> [What is expected]: Where a line of the listing below includes the word "copying", reproduce that line.

> [Data for the task]:
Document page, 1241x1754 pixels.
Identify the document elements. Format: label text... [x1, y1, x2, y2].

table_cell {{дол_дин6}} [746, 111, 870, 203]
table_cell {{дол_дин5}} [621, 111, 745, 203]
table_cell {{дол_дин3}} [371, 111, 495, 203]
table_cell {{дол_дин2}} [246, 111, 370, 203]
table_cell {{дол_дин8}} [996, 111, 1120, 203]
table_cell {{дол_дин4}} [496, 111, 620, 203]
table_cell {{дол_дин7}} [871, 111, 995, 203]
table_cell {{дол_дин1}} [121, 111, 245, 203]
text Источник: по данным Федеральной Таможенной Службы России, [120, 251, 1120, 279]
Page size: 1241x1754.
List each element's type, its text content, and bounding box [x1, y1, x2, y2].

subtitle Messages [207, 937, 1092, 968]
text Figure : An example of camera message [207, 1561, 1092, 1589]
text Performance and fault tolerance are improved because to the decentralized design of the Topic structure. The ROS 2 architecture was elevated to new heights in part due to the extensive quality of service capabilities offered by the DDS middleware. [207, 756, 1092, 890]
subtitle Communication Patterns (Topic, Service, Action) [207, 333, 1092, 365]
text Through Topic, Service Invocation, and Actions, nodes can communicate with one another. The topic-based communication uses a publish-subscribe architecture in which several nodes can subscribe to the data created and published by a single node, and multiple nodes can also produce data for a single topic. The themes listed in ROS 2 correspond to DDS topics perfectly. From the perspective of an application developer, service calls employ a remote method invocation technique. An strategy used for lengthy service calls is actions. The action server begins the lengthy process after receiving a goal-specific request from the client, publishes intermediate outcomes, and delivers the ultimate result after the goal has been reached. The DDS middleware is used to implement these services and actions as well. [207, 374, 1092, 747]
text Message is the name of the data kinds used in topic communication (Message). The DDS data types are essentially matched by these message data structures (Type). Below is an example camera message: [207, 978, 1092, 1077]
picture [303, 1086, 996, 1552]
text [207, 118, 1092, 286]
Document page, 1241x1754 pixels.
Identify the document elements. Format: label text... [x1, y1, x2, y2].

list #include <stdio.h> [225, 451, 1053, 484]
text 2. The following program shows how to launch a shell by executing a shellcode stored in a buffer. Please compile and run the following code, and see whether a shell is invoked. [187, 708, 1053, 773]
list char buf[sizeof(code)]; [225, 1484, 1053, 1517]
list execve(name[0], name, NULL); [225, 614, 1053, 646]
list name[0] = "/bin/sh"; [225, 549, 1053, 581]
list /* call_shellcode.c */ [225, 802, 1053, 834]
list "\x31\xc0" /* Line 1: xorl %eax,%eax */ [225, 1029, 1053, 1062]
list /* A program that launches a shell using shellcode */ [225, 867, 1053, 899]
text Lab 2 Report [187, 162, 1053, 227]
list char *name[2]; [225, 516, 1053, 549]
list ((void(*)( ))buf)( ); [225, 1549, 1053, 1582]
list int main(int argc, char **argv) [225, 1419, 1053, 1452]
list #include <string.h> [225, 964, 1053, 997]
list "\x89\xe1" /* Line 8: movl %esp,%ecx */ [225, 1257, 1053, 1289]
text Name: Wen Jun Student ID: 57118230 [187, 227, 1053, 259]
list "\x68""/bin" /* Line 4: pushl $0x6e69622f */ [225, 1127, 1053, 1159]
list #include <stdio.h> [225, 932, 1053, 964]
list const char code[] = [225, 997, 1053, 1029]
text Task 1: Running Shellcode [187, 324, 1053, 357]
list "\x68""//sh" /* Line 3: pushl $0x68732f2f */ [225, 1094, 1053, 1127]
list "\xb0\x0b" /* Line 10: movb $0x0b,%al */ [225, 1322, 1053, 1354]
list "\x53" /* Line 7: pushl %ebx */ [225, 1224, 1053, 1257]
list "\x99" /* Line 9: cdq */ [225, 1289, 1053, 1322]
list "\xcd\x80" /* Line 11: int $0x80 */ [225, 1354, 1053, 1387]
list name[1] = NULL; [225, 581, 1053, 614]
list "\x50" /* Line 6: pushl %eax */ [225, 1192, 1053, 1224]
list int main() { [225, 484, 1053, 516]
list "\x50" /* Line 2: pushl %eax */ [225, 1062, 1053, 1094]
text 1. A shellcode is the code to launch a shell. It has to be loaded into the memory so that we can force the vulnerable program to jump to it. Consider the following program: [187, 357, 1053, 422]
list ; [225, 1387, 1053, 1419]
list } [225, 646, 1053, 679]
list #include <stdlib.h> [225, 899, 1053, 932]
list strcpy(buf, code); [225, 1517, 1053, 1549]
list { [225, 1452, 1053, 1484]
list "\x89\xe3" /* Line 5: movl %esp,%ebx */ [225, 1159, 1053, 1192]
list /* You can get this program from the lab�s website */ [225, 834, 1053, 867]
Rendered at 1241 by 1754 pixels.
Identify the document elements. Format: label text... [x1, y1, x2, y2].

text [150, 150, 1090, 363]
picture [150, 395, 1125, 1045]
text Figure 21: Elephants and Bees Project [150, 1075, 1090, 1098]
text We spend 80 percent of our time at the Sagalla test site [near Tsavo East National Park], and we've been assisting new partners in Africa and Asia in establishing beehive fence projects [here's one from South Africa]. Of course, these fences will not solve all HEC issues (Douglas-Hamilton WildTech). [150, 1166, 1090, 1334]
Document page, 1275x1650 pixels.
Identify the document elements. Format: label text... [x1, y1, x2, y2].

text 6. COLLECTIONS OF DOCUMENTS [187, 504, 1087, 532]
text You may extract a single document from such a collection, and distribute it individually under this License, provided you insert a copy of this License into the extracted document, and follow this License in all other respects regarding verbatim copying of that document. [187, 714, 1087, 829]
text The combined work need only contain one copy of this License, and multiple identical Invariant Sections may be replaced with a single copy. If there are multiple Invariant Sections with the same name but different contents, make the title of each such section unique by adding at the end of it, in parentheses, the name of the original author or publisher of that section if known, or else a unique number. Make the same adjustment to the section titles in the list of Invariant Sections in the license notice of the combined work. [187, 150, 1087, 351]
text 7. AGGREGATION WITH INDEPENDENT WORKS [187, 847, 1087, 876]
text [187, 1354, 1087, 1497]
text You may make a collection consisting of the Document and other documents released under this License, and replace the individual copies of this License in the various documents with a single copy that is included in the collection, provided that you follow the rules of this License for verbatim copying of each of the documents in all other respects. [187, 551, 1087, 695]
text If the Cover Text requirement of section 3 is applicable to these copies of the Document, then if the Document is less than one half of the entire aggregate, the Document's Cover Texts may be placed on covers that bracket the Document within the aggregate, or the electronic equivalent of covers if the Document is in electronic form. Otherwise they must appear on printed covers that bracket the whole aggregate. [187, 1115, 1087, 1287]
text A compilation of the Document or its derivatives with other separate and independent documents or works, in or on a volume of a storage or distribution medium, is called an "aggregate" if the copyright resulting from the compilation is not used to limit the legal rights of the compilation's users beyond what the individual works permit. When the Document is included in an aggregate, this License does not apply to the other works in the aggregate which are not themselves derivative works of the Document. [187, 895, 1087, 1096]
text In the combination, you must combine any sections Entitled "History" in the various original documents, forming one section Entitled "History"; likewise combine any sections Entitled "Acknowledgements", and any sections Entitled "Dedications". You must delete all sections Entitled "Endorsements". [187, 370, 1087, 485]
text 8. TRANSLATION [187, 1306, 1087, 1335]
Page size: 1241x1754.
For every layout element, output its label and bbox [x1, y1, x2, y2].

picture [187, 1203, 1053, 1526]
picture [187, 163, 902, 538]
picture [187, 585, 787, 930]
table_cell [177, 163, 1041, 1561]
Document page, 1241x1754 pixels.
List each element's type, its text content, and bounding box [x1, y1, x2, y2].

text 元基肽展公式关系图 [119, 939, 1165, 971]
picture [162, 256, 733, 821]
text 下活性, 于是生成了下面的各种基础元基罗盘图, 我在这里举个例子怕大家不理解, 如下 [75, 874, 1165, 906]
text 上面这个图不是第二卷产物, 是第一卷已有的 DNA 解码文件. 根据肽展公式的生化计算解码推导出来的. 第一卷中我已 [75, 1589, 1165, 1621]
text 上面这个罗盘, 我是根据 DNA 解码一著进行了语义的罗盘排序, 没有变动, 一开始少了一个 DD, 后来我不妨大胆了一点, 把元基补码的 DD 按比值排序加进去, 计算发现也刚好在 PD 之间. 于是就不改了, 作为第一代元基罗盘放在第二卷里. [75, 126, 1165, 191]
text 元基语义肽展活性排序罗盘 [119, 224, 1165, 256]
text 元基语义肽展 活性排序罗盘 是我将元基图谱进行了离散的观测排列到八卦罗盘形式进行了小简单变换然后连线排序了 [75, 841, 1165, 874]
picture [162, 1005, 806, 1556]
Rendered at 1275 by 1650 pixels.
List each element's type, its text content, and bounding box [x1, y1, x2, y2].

> [Written answer]:
text You may extract a single document from such a collection, and distribute it individually under this License, provided you insert a copy of this License into the extracted document, and follow this License in all other respects regarding verbatim copying of that document. [187, 714, 1087, 829]
text You may make a collection consisting of the Document and other documents released under this License, and replace the individual copies of this License in the various documents with a single copy that is included in the collection, provided that you follow the rules of this License for verbatim copying of each of the documents in all other respects. [187, 551, 1087, 695]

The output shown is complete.